Please gather every line in the items below that contains the string "kern" and copy each one out. Letter case counts.

Dataset items:
---
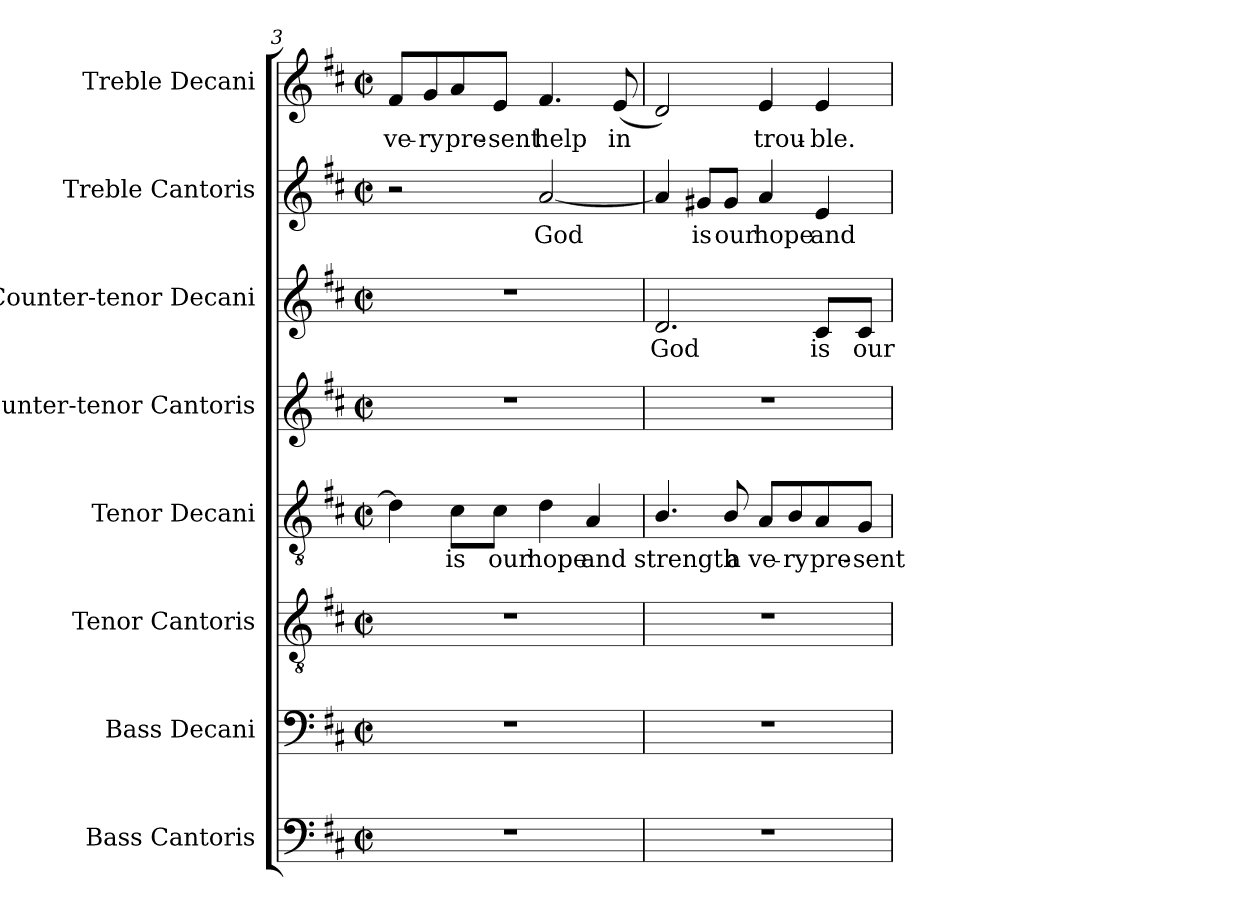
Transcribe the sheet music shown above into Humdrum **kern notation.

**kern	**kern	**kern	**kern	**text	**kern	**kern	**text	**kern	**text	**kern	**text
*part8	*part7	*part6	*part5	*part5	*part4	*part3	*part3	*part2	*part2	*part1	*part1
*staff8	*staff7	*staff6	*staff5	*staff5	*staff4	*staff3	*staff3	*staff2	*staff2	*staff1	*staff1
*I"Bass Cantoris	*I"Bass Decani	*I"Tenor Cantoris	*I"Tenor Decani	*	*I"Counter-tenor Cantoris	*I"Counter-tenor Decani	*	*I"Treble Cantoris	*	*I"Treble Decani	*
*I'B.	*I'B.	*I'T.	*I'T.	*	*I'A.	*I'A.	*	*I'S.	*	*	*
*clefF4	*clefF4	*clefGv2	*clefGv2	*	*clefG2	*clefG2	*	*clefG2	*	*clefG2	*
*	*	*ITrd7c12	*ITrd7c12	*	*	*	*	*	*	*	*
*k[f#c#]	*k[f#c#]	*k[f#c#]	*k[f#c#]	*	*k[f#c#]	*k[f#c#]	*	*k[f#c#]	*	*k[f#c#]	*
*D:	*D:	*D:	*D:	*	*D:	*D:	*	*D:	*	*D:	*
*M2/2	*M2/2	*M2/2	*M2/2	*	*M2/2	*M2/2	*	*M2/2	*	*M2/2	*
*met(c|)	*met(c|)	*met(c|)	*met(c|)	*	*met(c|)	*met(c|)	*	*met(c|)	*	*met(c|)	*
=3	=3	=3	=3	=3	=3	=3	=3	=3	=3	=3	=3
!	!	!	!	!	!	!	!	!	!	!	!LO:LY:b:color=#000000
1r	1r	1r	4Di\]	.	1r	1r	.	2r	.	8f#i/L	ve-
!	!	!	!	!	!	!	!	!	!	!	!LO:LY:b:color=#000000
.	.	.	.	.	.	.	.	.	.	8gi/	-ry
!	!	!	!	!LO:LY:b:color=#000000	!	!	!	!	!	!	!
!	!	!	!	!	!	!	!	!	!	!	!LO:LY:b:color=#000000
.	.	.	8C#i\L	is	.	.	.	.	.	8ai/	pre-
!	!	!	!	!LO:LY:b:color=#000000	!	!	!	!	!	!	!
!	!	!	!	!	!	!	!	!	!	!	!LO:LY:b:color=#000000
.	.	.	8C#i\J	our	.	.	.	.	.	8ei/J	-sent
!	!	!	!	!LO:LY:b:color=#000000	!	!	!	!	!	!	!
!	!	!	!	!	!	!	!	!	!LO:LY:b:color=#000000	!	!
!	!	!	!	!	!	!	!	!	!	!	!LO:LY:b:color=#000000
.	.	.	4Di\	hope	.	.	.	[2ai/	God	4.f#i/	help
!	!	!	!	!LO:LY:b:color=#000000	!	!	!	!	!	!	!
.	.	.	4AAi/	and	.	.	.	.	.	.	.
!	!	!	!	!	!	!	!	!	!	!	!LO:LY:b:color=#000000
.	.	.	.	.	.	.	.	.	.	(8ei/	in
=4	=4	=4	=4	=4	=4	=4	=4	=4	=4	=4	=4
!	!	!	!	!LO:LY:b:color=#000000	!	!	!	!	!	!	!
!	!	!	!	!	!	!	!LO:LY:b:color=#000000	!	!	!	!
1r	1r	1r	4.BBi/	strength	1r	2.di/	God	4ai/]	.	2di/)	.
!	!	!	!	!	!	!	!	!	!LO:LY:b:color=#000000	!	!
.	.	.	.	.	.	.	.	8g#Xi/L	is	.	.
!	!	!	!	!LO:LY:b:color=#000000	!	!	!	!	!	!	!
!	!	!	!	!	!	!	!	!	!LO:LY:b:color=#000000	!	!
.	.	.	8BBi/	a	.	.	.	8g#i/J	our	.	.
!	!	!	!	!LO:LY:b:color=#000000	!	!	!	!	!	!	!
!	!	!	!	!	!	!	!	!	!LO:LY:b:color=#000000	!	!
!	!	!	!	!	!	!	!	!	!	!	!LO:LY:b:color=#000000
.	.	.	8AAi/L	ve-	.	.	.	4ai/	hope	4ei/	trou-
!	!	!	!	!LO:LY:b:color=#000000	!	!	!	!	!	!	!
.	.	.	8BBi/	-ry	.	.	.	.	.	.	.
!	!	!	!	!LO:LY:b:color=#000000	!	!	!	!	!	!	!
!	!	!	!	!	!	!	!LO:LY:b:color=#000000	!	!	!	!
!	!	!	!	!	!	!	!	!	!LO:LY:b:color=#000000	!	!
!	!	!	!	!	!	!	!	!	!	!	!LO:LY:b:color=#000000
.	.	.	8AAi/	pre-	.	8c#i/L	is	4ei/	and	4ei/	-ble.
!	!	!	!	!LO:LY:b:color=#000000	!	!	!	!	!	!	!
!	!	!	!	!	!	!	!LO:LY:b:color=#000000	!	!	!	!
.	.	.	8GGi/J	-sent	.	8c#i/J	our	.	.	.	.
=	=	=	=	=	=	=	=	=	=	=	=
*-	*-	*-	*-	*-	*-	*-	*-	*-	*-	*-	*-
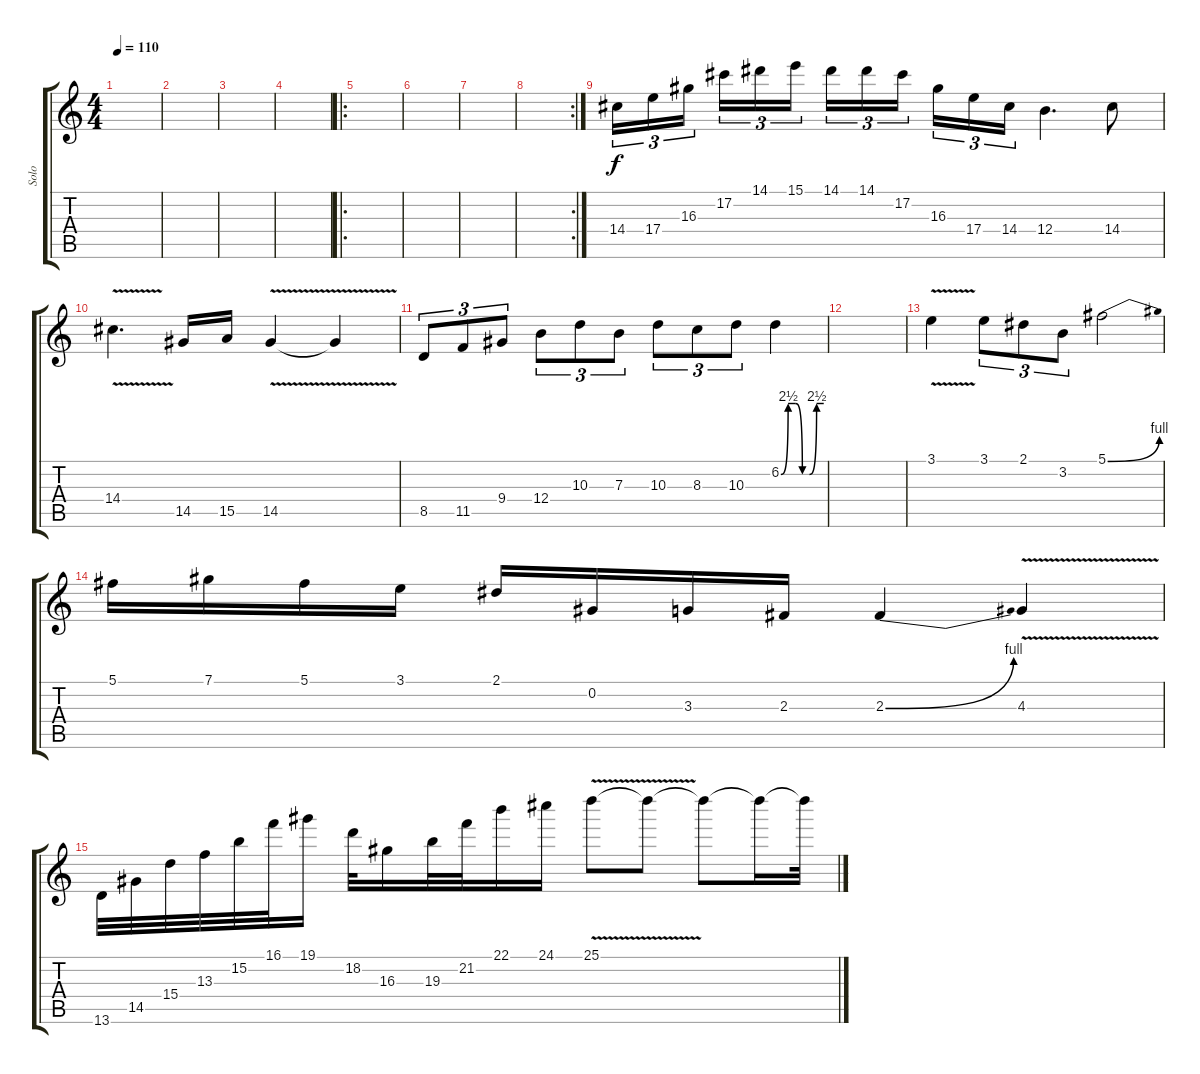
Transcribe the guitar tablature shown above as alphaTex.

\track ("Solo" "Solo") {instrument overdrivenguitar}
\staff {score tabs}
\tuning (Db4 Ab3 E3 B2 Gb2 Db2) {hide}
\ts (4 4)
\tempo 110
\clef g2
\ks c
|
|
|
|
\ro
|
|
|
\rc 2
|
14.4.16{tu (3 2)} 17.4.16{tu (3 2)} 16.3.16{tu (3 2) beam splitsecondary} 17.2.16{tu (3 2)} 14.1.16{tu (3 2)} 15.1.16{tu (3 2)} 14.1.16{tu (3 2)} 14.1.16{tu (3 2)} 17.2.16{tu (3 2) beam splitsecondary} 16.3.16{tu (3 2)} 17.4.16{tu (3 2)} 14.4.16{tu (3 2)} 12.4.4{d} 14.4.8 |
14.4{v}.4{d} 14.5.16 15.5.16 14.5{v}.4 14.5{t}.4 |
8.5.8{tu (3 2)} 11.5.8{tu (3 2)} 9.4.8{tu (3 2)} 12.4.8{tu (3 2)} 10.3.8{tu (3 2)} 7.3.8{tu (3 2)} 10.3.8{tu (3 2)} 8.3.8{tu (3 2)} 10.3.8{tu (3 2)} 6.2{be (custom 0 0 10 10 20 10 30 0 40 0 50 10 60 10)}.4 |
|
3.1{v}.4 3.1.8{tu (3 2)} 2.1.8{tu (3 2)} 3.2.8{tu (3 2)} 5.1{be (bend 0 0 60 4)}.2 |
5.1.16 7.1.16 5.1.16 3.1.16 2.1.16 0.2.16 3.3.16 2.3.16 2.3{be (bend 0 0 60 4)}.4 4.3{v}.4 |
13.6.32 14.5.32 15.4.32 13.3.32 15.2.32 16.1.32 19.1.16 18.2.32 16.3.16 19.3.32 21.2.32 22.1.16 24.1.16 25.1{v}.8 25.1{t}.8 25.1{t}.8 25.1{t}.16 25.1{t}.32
---
◆ The response
Transcribe the sheet music shown above into Humdrum **kern notation.
**kern	**kern	**kern	**kern	**text	**kern	**kern	**text	**kern	**text	**kern	**text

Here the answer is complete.